▶ _ACTIVITY_
Retype all of the data that follows, line for line.

Start of Block

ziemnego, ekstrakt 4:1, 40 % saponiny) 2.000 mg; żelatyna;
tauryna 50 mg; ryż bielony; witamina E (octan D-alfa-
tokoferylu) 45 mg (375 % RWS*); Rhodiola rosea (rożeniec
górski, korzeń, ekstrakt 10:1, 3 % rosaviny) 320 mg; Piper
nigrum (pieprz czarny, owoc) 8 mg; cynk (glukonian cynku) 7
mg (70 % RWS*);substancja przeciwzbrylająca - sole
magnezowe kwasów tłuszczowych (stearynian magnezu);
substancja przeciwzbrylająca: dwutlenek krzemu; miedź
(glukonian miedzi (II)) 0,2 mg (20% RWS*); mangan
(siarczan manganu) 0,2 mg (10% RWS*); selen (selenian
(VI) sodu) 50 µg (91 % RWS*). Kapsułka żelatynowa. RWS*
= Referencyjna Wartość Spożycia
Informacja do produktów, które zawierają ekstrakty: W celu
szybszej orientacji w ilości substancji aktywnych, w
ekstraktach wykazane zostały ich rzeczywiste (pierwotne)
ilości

End of Block

▶ _SOLUTION FOR THIS TASK_
ziemnego, ekstrakt 4:1, 40 % saponiny) 2.000 mg; żelatyna;
tauryna 50 mg; ryż bielony; witamina E (octan D-alfa-
tokoferylu) 45 mg (375 % RWS*); Rhodiola rosea (rożeniec
górski, korzeń, ekstrakt 10:1, 3 % rosaviny) 320 mg; Piper
nigrum (pieprz czarny, owoc) 8 mg; cynk (glukonian cynku) 7
mg (70 % RWS*);substancja przeciwzbrylająca - sole
magnezowe kwasów tłuszczowych (stearynian magnezu);
substancja przeciwzbrylająca: dwutlenek krzemu; miedź
(glukonian miedzi (II)) 0,2 mg (20% RWS*); mangan
(siarczan manganu) 0,2 mg (10% RWS*); selen (selenian
(VI) sodu) 50 µg (91 % RWS*). Kapsułka żelatynowa. RWS*
= Referencyjna Wartość Spożycia
Informacja do produktów, które zawierają ekstrakty: W celu
szybszej orientacji w ilości substancji aktywnych, w
ekstraktach wykazane zostały ich rzeczywiste (pierwotne)
ilości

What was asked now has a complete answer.